Le tue mani possono ancora toccarlo e accarezzarlo, nei fratelli e nelle creature tutte. E far tacere il suo lamento: non sono un fantasma, io ho carne e ossa, toccatemi!

E siatemi testimoni.

P. Ermes Ronchi

Venne Gesù a porte chiuse

La sua prima venuta sembra senza effetto, e otto giorni dopo tutto è come prima.

Eppure lui è di nuovo lì, ad aprire le porte della paura nonostante i cuori inaffidabili: venne Gesù e stette in mezzo a loro.

Secoli dopo è ancora qui, irremovibile davanti alle mie porte chiuse.

 La fede non è nata dal ricordo del Risorto. Il ricordo non basta a rendere viva una persona, al massimo può far nascere una scuola. La Chiesa è nata da una presenza, e non da una rievocazione: “e stette in mezzo a loro”.

Il Vangelo parla di ferite che Gesù non nasconde, che a Tommaso quasi esibisce: il foro dei chiodi, toccalo! Il costato, puoi entrarci con la mano!

Piaghe che non ci saremmo aspettati, convinti che la risurrezione avrebbe rimarginato, cancellato per sempre il dolore del venerdì santo.

E invece no.

Perché la Pasqua non è il superamento festoso della Passione, ne è la continuazione, il frutto maturo, la conseguenza.
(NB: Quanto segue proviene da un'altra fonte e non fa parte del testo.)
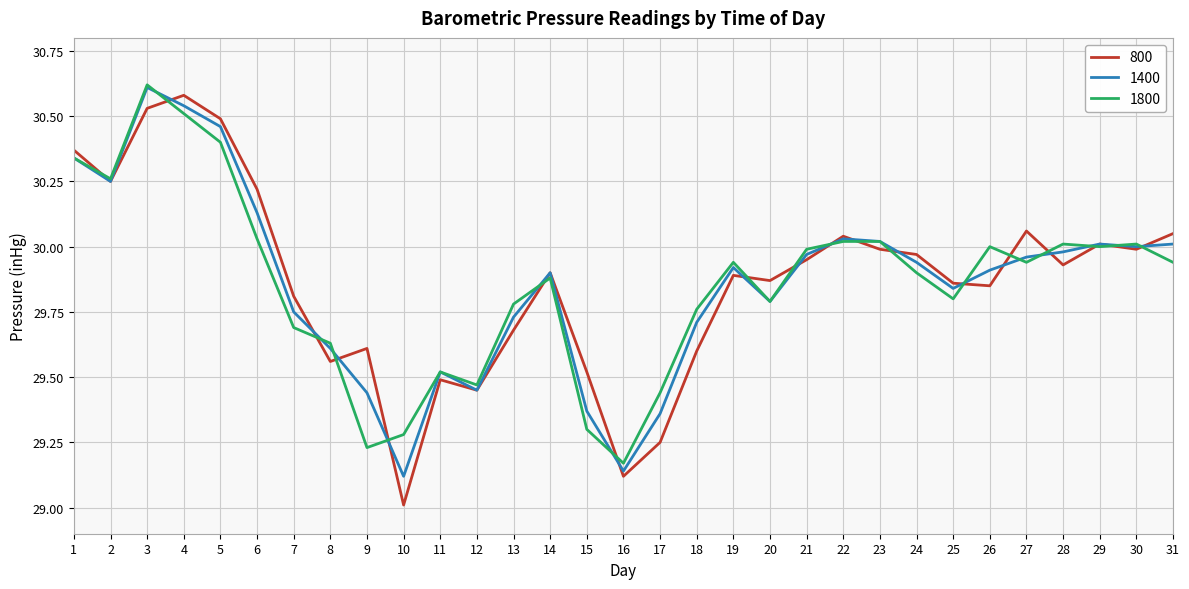

What is the spread (max minus min) of values at 6?

0.2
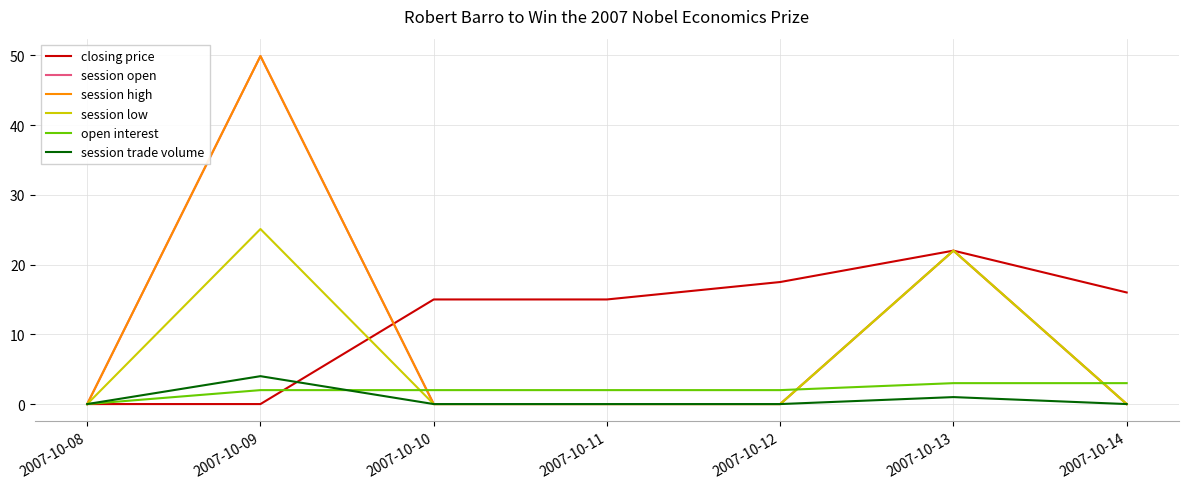

Does the chart have visible grid lines?

Yes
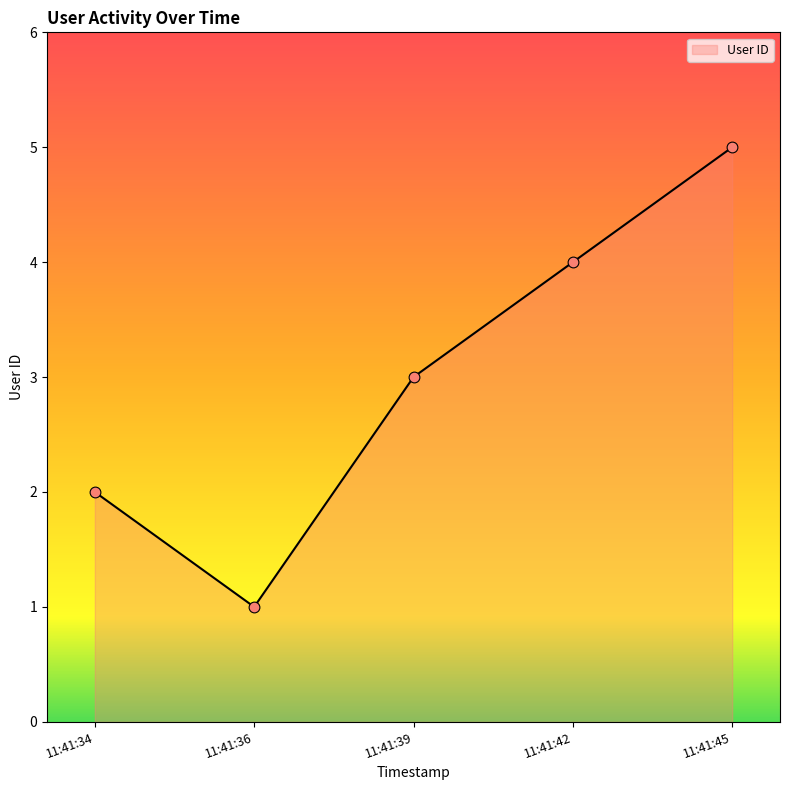

What is the ratio of the value at 11:41:39 to the value at 11:41:34?

1.5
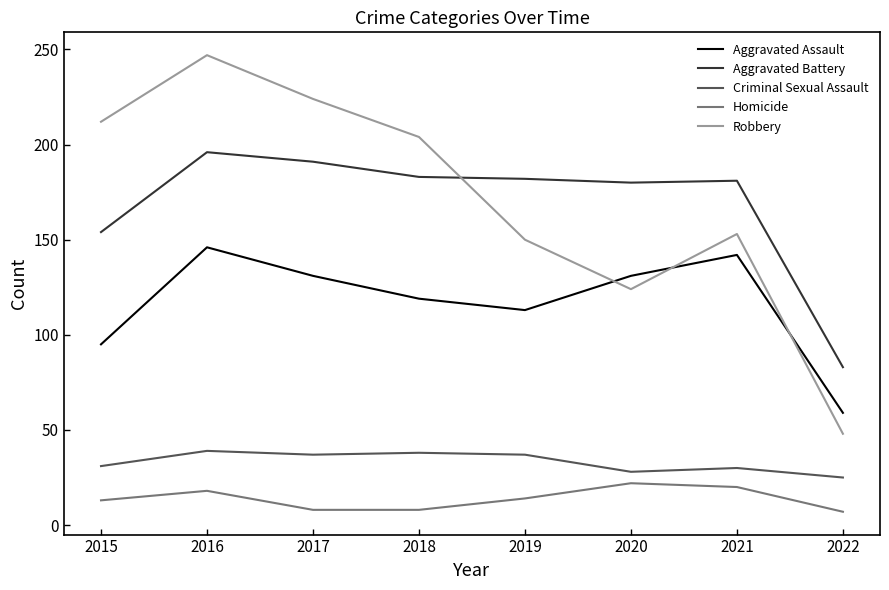

Where is the first local minimum for Robbery?

2020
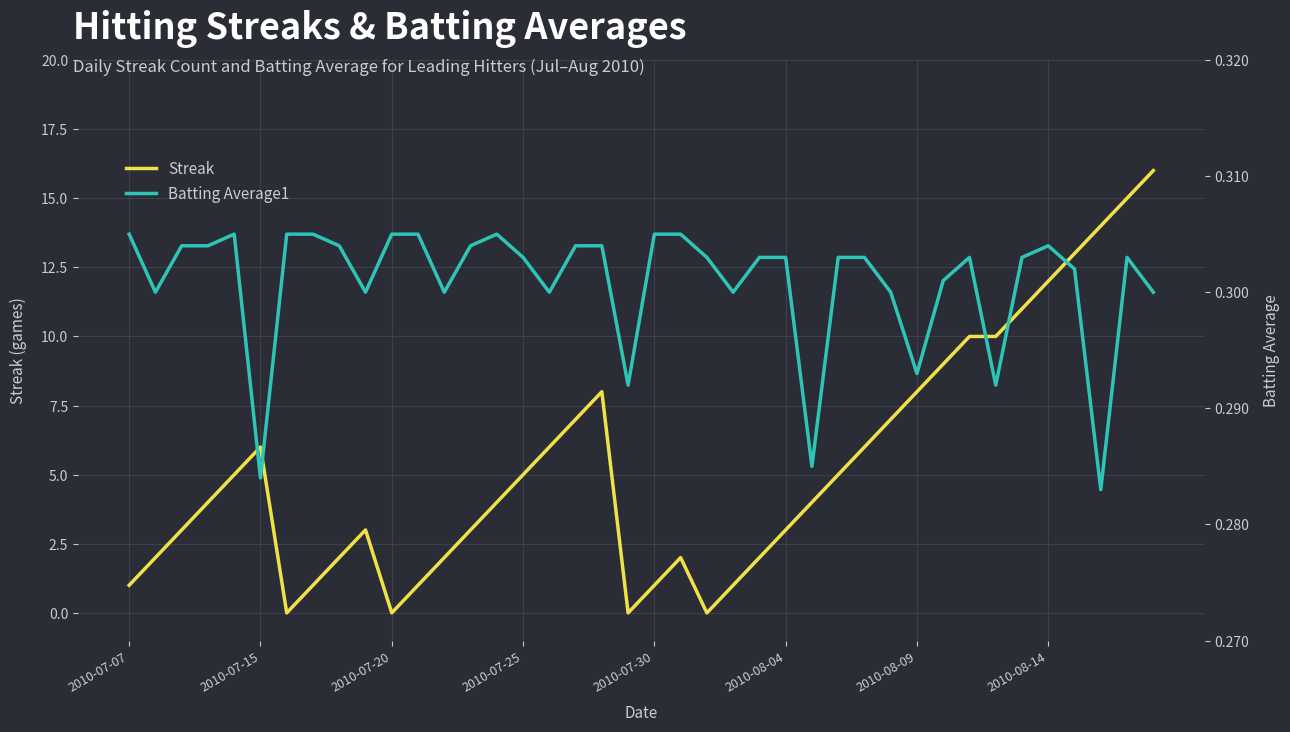

True or false: Streak has a value of 2.0 at 24.

True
Le piaghe restano, per sempre. Ed è proprio a causa di quelle che Cristo è risorto.

L’amore ha scritto la sua storia sul corpo del Nazareno con la scrittura delle ferite, indelebili, come l’amore. Dalle piaghe non sgorga più sangue ma luce, le ferite non sfigurano ma trasfigurano.

Allora capiamo che proprio attraverso i colpi duri della vita diventiamo capaci di aiutare altri attraversando le stesse tempeste, nella condivisione.

La nostra debolezza, come quella di Pietro, dei discepoli, di Maddalena, non è un ostacolo, ma una risorsa per meglio seguire il Signore. La debolezza non è più un limite, perché nonostante i nostri dubbi si trasfigura in un’opportunità da cogliere.

Per tre volte il Vangelo parla di pace donata da Gesù.

Ed è a questa esperienza di pace che Tommaso alla fine si arrende, e neppure sappiamo se abbia toccato o meno il corpo del Risorto.

Si arrende non al toccare, non ai suoi sensi, ma alla pace, passando dall’incredulità all’estasi, si arrende a questa parola che da otto giorni lo accompagna e che ora dilaga: Pace a voi!

La pace è una voce silenziosa, non grida, non si impone, si propone, come il Risorto; con piccoli segni umili, un brivido nell’anima, una gioia che cresce, sogni senza più lacrime. E ad essa ci consegniamo anche se appare come poca cosa, perché «se in noi non c’è pace non daremo pace, se in noi non è ordine non creeremo ordine» (G.Vannucci).

Non un augurio, ma una certezza: la pace è qui, è in voi, è iniziata.

Cerca aiuto per scendere su ogni cuore stanco, sulle nostre guerre, su ogni storia di dubbi e sconfitte.

Scende come benedizione gioiosa, immeritata e felice che mi spinge a osare di più; così inizia la mia sequela, la mia porta che si spalanca al rischio di essere felice.